DIRECTIONS FOR THIS TASK —
Below are the entries; transcribe them exactly and drop every picture.

INPUT —
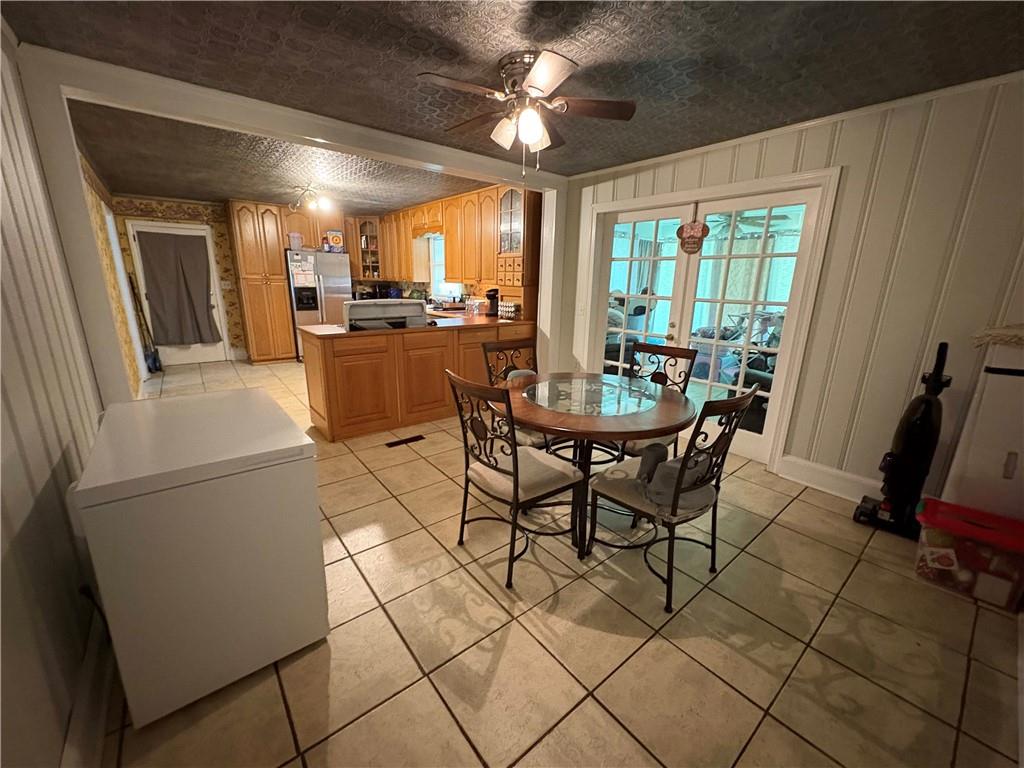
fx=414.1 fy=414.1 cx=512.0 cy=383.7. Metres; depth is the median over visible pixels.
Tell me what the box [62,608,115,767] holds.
baseboard
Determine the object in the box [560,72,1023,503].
right wall
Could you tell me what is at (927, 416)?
vacuum cleaner
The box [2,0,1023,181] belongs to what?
ceiling
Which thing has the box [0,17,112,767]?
left wall
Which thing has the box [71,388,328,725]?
chest freezer
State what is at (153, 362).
broom
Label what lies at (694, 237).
door sign
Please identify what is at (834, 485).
baseboard
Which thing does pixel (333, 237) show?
box
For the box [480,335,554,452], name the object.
dining chair
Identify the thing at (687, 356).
dining chair
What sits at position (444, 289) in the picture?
kitchen window
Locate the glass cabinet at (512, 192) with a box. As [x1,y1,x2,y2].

FINISHED TASK —
fx=414.1 fy=414.1 cx=512.0 cy=383.7. Metres; depth is the median over visible pixels.
Tell me what the box [62,608,115,767] holds.
baseboard
Determine the object in the box [560,72,1023,503].
right wall
Could you tell me what is at (927, 416)?
vacuum cleaner
The box [2,0,1023,181] belongs to what?
ceiling
Which thing has the box [0,17,112,767]?
left wall
Which thing has the box [71,388,328,725]?
chest freezer
State what is at (153, 362).
broom
Label what lies at (694, 237).
door sign
Please identify what is at (834, 485).
baseboard
Which thing does pixel (333, 237) show?
box
For the box [480,335,554,452], name the object.
dining chair
Identify the thing at (687, 356).
dining chair
What sits at position (444, 289) in the picture?
kitchen window
Locate the glass cabinet at (512, 192) with a box. As [x1,y1,x2,y2].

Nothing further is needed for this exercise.